You can read my story about Anthrax here, but I also got a last-minute interview with Slayer drummer Dave Lombardo that couldn't make it into the print edition. (Lombardo, one of the most influential drummers in metal ever and an undisputed master of the double bass, left the band way back in 1992. Slayer soldiered on through the 1990s with a string of replacements, but their reunion with Lombardo for Christ Illusion (2006) and World Painted Blood (2009) has been considered a significant return to form. So here's a transcription of my conversation with him, after the jump. (Bonus: Read John Sewell's 1999 interview with Slayer's Tom Araya here.)
Well, why did I leave? I forget why I left.
Yeah, there's no reason to bring it up now. It's old news.

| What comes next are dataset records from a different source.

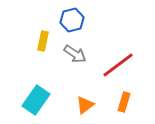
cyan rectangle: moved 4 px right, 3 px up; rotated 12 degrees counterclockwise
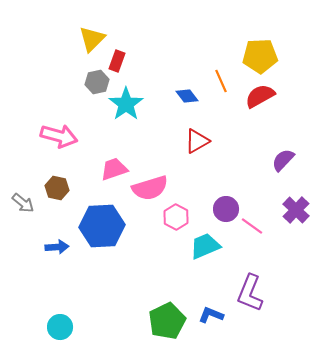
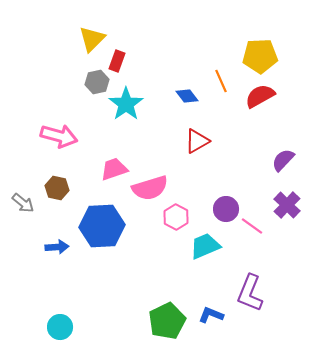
purple cross: moved 9 px left, 5 px up
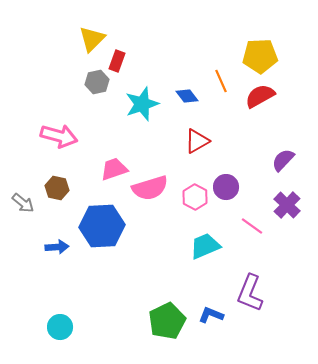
cyan star: moved 16 px right; rotated 16 degrees clockwise
purple circle: moved 22 px up
pink hexagon: moved 19 px right, 20 px up
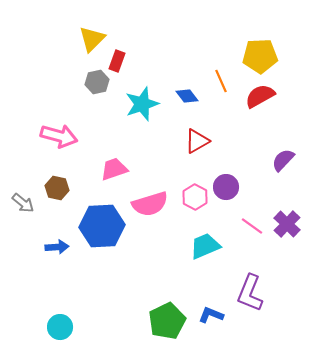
pink semicircle: moved 16 px down
purple cross: moved 19 px down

Actually, you can read about it on the Internet. It is what it is.
Well, what brought you back?
Money, dammit. That's what brought me back. Slayer, you know, one of the bigger bands I've worked with, called me after not playing with them anymore. It was like, wow, this is awesome. And of course working with these musicians, Kerry, Jeff, and Tom, putting back together the original lineup was an amazing thing to do.
This tour indicates that thrash has become classic rock. How do you feel about that?
I feel great that it's considered like that. At least our thrash--the Slayer, Megadeth, Anthrax, even Exodus and Metallica, but the new metal, I would not consider that classic rock.
What's different about being in Slayer now that you're in your 40s, writing new material for the band and playing those old songs? How is it different than when you were in your 20s?
Well, I feel like when I first recorded those albums I didn't know what I was doing. I had an idea, I had a road map of how I wanted to play, but it's nothing to how I play today. When I had to relearn those songs I was very apprehensive in using some the same drum rolls. I add a little bit more to those songs now. So when fans see the show I add a lot more drums, a little flair to it that I didn't do before.
Do you remember what you guys were trying to do back in the early '80s when you first got together? Were you trying to be as extreme as possible?
Yes. We were. The most extreme or the best?
They seem like two different things. Are they related to you, being extreme and being good?
Yes. I mean, you have to. You can be extreme and suck. There's a lot of bands out there like that that are very extreme. It's like, ugh, not good. So we try to be extreme but within the parameters of creating solid music.
I wanted to ask you about Reign in Blood. That's a landmark album, certainly a progression for you guys at the time, and most of all it was just so fast. Was that on purpose?
No, that was the way I played. That's the way we wrote the songs and played the songs. Well, when we first wrote the songs they weren't that fast. As you play them and rehearse they kind of speed up. That happens with all albums that we do. They're at a certain bpm, beats per minute, and then once we play live and get used to them they become faster, to a point where I have to almost pull the reins on them and say, whoa, we've got to slow down because the song is not becoming fluid, it doesn't sound like it's supposed to. You kind of lose the vibe of the song if you play it too fast. So I make sure to keep my tempo at an even pace.
Do you remember what it was like in the studio at the time? When you guys started to hear it, did it seem special to you? Did you think, 'Wow, we're really doing something here'?
No. At that time, I was very disconnected with the band. I don't know if you remember, I left the band back then, too, in '86. I'm always leaving. I'm the rebel. I'm like, 'F--k you guys, I'm out of here.' Anything doesn't work my way--well, not if anything doesn't work my way, but if I find disagreements that don't sit well with me, I'll leave, no hesitation.
Did I think that this album had something? No. But I did feel it for World Painted Blood. That one, as we were working on it I noticed that there was something special about it. And I think it was more how the band members were getting along. We were all having a good time when we were putting this album together and also we had a producer in rehearsal with us who we got along really well with and helped us out through the whole thing. For that album, yes, but for Reign in Blood I didn't.
When you recorded South of Heaven and Seasons in the Abyss, did you make a conscious decision to slow things down, to sort of step back from Reign in Blood?
I think we did, because it made no sense to recreate something we had already created. We knew that we weren't going to be able to top that album. And still to this day, you can't top that record--28 minutes of classic thrash metal. You can't. And that was all done without us even knowing. We were clueless. We just knew what we were doing felt good, and the music we were writing felt good, too.
What did you think about the emergence of death metal in the early '90s? Those bands were obviously taking so much from you guys.
Some of the performances were great by the musicians, but you know, the singing is a big part of music to me and I just don't find it musically stimulating when the singer has no melody. There has to be melody and a lot of the death metal stuff didn't have that. Death metal, thrash metal, speed metal, whatever metal--'Oh, melody, we don't want no melody.' Well, dude, melody's the core of music and if you can't realize you need melody, good luck with your band.
You never really play blast beats, do you?
Yes, I do. I started playing blast beats during my Fantomas years, when I was recording with Mike Patton. And then I brought blast beats into Slayer. They were stealing from me, all those death metal and grindcore guys were stealing from me, so I stole from them.